Belaúnde, Víctor Andrés (1883–1966)
Belaúnde, Víctor Andrés (1883–1966)
Víctor Andrés Belaúnde (b. 15 December 1883; d. 14 December 1966), Peruvian intellectual, educator, publisher, and diplomat. Born in Arequipa and educated as a lawyer at the universities of Arequipa and San Marcos in Lima, Belaúnde taught history at San Marcos and the Catholic University. In addition to his academic activities, he headed the Boundaries Section of the Ministry of Foreign Affairs during the crucial period of international disputes with Ecuador, Colombia, and Chile between 1907 and 1911. His main intellectual contributions address the issues of Peruvian nationality and its role in solving national problems. Belaúnde was initially influenced by positivism before embracing French idealist and Catholic philosophies.
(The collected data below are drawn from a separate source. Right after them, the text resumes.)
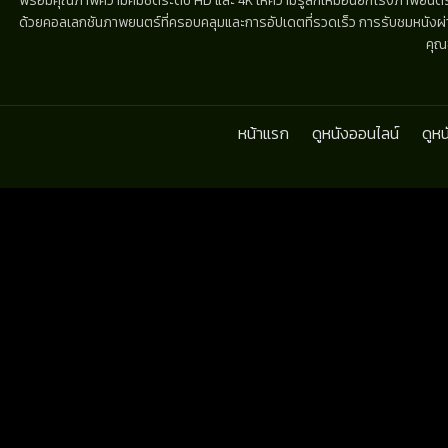
พร้อมคุณภาพความคมชัดระดับ HD และ 4K ให้ความรู้สึกเหมือนยกโรงภาพยนตร์มาไว้
ด้วยคอลเลกชันภาพยนตร์ที่ครอบคลุมและการอัปเดตที่รวดเร็ว การรับชมหนังผ่านห
คุณ
หน้าแรก
ดูหนังออนไลน์
ดูห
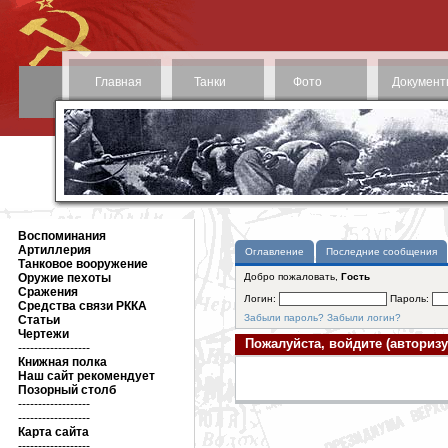
Главная
Танки
Фото
Документ
Воспоминания
Артиллерия
Оглавление
Последние сообщения
Танковое вооружение
Оружие пехоты
Добро пожаловать,
Гость
Сражения
Логин:
Пароль:
Средства связи РККА
Забыли пароль?
Забыли логин?
Статьи
Чертежи
Пожалуйста, войдите (авторизу
------------------
Книжная полка
Наш сайт рекомендует
Позорный столб
------------------
------------------
Карта сайта
------------------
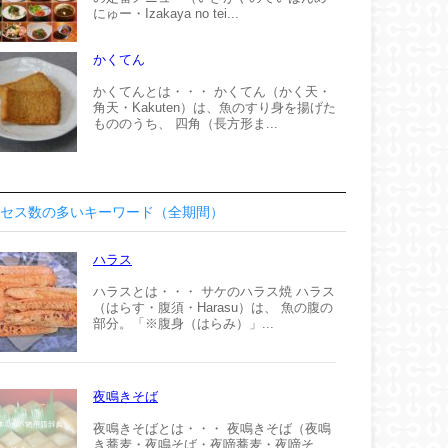
にゅー・Izakaya no tei...
かくてん
かくてんとは・・・ かくてん（かく天・
角天・Kakuten）は、魚のすり身を揚げた
もののうち、 四角（長方形ま...
セス数の多いキーワード（全期間）
ハラス
ハラスとは・・・ サケのハラス焼 ハラス
（はらす・腹須・Harasu）は、 魚の腹の
部分。「※腹身（はらみ）」...
夜鳴きそば
夜鳴きそばとは・・・ 夜鳴きそば（夜鳴
き蕎麦・夜鳴そば・夜啼蕎麦・夜啼そ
He believed in the need to integrate Peruvians of disparate historical backgrounds within a Peruvian national ideal. He named this ideal peruanidad ("Peruvianness"). Peruvian social problems should not lead to revolutionary changes, as proposed by José Carlos Máriategui and Víctor Raúl Haya de la Torre, but to social and cultural conciliation. Only through a strong feeling of national unity and a deep understanding of the genuine contributions of Peruvian history would Peru be able to form part of the community of modern nations.
Belaúnde publicized Peruvian cultural contributions as the editor of a new and third version of the landmark Mercurio Peruano, first published in 1791–1795. The new Mercurio Peruano, which appeared with brief interruptions between 1918 and 1978, published articles on a wide variety of national and international subjects. It became the longest-lasting cultural journal in Peru.
Exiled for his political opposition to President Augusto Leguía (1919–1930), Belaúnde taught in several U.S. universities, including Columbia, Virginia, Miami, and Chicago. On his return to Peru in the early 1930s, he helped successfully mediate the border dispute between Colombia and Peru. As president of the Catholic University and minister of foreign affairs in 1957, he achieved national stature as an intellectual eminence. In his later years Belaúnde held a high diplomatic post at the United Nations in New York City, where he died.
See alsoMercurio Peruano .
BIBLIOGRAPHY
See his La realidad nacional (1931), Peruanidad (1957), and Meditaciones peruanas (1963).
Frederick Pike, The Modern History of Peru (1967).
Additional Bibliography
Gonzales, Osmar. Sanchos fracasados: Los arielistas y el pensamiento politico peruano. Lima: Ediciones PREAL, 1996.
Santiváñez Vivanco, Martín. El concepto de peruanidad en Victór Andrés Belaunde ante el nuevo milenio. Lima: Universidad de Lima, Fondo de Desarrollo Editorial, 2003.